Sarah Turner sipped her iced tea, then patted Alix’s hand.
“I didn’t…know where else to go.” Even now, Alix wasn’t sure what had drawn her to the old woman. Telling her about the shawl was only an excuse.
“You came to exactly the right place,” Grandma Turner assured her.
Alix choked on a sob. “I gotta leave.” The old lady didn’t need her blubbering all over the kitchen. Besides, Alix wasn’t in the mood to sit around and exchange polite chitchat.
“Did I ever tell you about Jordan’s grandfather and me?” Grandma Turner asked. “Before we got married?”
“No.”
Grandma passed her a box of tissues.
“The Turner family didn’t think I was the girl for him.”
Alix found that hard to believe.
“As you know, I worked back in the days when it was rare for a woman to hold a job outside the home. The Turner family was in the ministry and disapproved of that.”
“But you did marry him,” Alix said, dabbing at her eyes. She hated showing any kind of weakness.

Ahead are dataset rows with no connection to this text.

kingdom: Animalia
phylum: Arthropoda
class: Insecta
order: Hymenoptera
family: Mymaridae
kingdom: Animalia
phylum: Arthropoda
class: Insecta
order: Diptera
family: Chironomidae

“Yes, I did—because Lawrence stood up to his family and insisted he loved me. I remember him talking to his parents as firm as could be. He said he was well past the age of consent, well past letting them make his decisions for him. If they couldn’t see the blessings I brought to the family, then they needed to open their eyes.”
Grandma Turner thought she was helping, but the old woman didn’t realize how badly her words hurt. Jordan would never do that for Alix. In fact, he seemed almost relieved about canceling the wedding. What worried him most was facing his mother and telling her the whole thing was off. Alix loved Jordan, but it had become obvious that she wasn’t the right woman for him—and that he wasn’t the right man for her.
CHAPTER 25
“Why do people who love to knit complain about knitting a row with 1200 stitches and not about knitting 20 rows with 60 stitches?”

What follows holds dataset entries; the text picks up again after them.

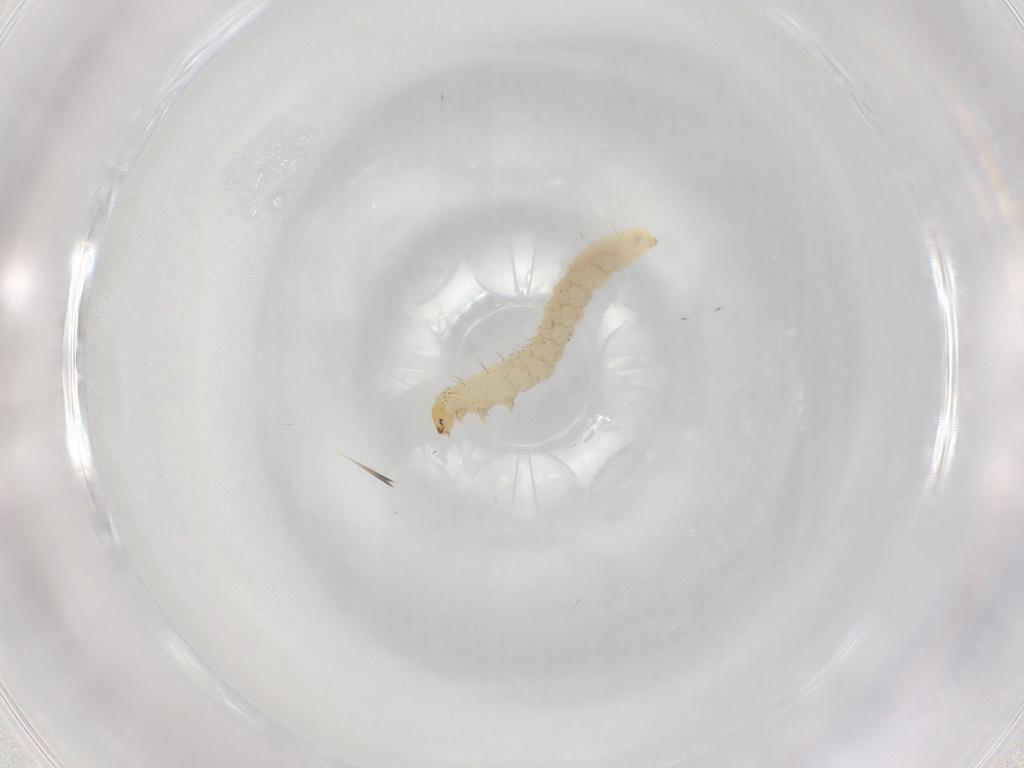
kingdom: Animalia
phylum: Arthropoda
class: Insecta
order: Lepidoptera
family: Bucculatricidae
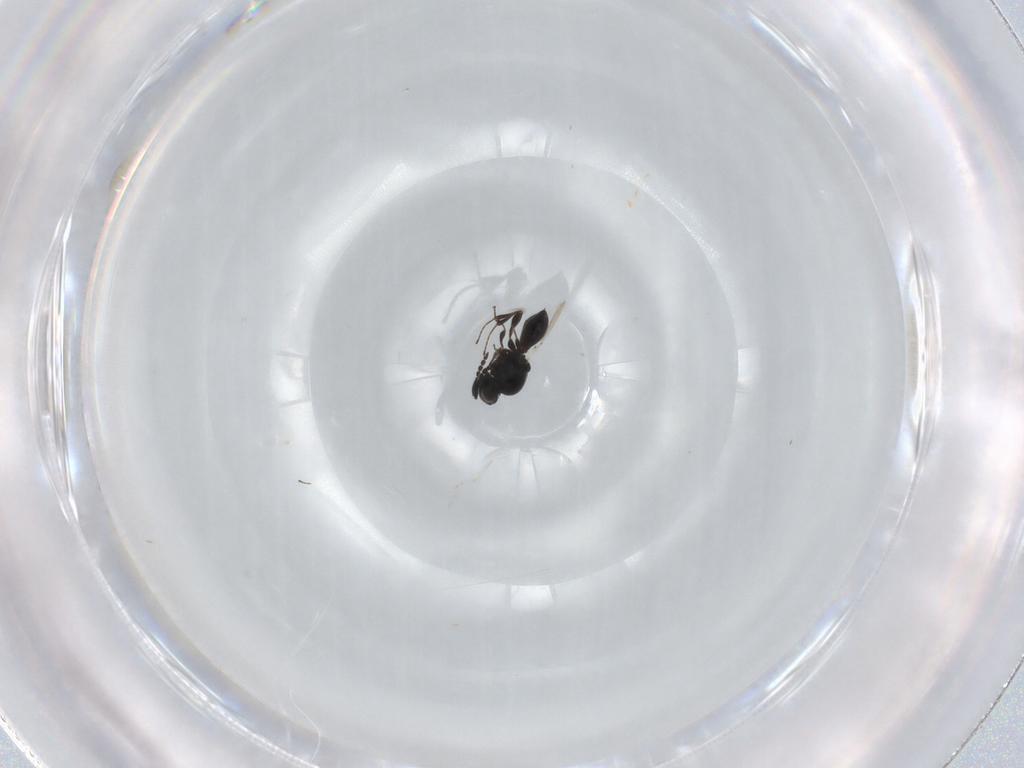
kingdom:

Candace Eisner Strick, author of Sweaters From a New England Village (Down East Books, 1996), Beyond Wool (Martingale Books, 2004) and Knit One, Stripe Too (Martingale Books, 2007)
Lydia Goetz
I was now standing guard over Margaret, and that was a real switch. From my teen years onward, I was the coddled one, fragile and sickly, and as a result, I developed the troubling habit of waiting for others to step in and take care of me. That didn’t change until my life finally stopped revolving around my needs, my desires—which happened when I opened the yarn store three years ago.

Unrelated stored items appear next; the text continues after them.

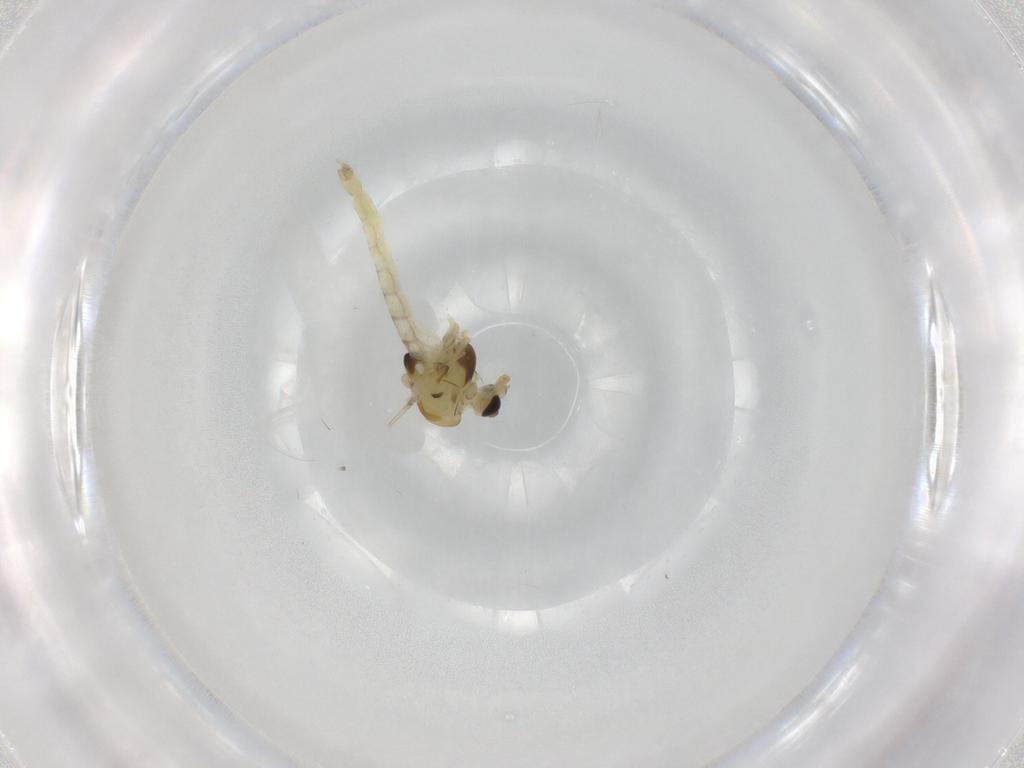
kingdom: Animalia
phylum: Arthropoda
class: Insecta
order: Diptera
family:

I’ve learned such valuable lessons about running a business and coping with people and making decisions. And that included everything going on in our family. I’d become my sister’s protector, and one manifestation of that was shielding her as much as possible from what was going on with Mom. Margaret had enough to deal with in taking care of Julia—and herself.